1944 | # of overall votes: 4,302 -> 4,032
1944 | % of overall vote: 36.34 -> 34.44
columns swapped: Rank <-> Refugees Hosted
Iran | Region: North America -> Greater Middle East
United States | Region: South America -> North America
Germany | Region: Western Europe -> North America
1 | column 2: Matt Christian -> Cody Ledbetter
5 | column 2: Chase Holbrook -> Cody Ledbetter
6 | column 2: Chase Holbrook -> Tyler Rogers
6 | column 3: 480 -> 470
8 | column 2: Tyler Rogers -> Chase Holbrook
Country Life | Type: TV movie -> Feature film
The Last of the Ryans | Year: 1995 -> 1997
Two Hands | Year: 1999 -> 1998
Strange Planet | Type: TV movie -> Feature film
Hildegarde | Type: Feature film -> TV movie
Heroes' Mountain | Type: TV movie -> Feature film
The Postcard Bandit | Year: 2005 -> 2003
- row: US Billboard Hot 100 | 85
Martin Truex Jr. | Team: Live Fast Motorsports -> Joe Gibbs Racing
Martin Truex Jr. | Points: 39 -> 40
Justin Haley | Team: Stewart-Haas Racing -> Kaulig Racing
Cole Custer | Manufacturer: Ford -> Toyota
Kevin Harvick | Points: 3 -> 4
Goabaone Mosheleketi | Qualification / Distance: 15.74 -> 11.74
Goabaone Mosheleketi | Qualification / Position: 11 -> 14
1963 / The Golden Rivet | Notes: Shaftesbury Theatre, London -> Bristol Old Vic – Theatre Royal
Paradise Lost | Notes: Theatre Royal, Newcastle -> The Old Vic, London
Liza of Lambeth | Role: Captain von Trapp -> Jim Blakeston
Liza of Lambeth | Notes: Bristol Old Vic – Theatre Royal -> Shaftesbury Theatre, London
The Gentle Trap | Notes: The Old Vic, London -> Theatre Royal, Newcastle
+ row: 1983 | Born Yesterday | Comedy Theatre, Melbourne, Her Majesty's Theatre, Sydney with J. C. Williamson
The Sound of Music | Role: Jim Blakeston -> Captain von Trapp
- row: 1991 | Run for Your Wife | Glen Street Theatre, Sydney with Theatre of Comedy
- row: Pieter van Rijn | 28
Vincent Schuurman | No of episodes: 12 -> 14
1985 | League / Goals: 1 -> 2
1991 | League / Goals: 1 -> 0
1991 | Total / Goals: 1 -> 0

== == ==

Exercise brief
Please quote every one of the lines above word for word, keeping each character and symbol unchanged.

Task solution
1944 | # of overall votes: 4,302 -> 4,032
1944 | % of overall vote: 36.34 -> 34.44
columns swapped: Rank <-> Refugees Hosted
Iran | Region: North America -> Greater Middle East
United States | Region: South America -> North America
Germany | Region: Western Europe -> North America
1 | column 2: Matt Christian -> Cody Ledbetter
5 | column 2: Chase Holbrook -> Cody Ledbetter
6 | column 2: Chase Holbrook -> Tyler Rogers
6 | column 3: 480 -> 470
8 | column 2: Tyler Rogers -> Chase Holbrook
Country Life | Type: TV movie -> Feature film
The Last of the Ryans | Year: 1995 -> 1997
Two Hands | Year: 1999 -> 1998
Strange Planet | Type: TV movie -> Feature film
Hildegarde | Type: Feature film -> TV movie
Heroes' Mountain | Type: TV movie -> Feature film
The Postcard Bandit | Year: 2005 -> 2003
- row: US Billboard Hot 100 | 85
Martin Truex Jr. | Team: Live Fast Motorsports -> Joe Gibbs Racing
Martin Truex Jr. | Points: 39 -> 40
Justin Haley | Team: Stewart-Haas Racing -> Kaulig Racing
Cole Custer | Manufacturer: Ford -> Toyota
Kevin Harvick | Points: 3 -> 4
Goabaone Mosheleketi | Qualification / Distance: 15.74 -> 11.74
Goabaone Mosheleketi | Qualification / Position: 11 -> 14
1963 / The Golden Rivet | Notes: Shaftesbury Theatre, London -> Bristol Old Vic – Theatre Royal
Paradise Lost | Notes: Theatre Royal, Newcastle -> The Old Vic, London
Liza of Lambeth | Role: Captain von Trapp -> Jim Blakeston
Liza of Lambeth | Notes: Bristol Old Vic – Theatre Royal -> Shaftesbury Theatre, London
The Gentle Trap | Notes: The Old Vic, London -> Theatre Royal, Newcastle
+ row: 1983 | Born Yesterday | Comedy Theatre, Melbourne, Her Majesty's Theatre, Sydney with J. C. Williamson
The Sound of Music | Role: Jim Blakeston -> Captain von Trapp
- row: 1991 | Run for Your Wife | Glen Street Theatre, Sydney with Theatre of Comedy
- row: Pieter van Rijn | 28
Vincent Schuurman | No of episodes: 12 -> 14
1985 | League / Goals: 1 -> 2
1991 | League / Goals: 1 -> 0
1991 | Total / Goals: 1 -> 0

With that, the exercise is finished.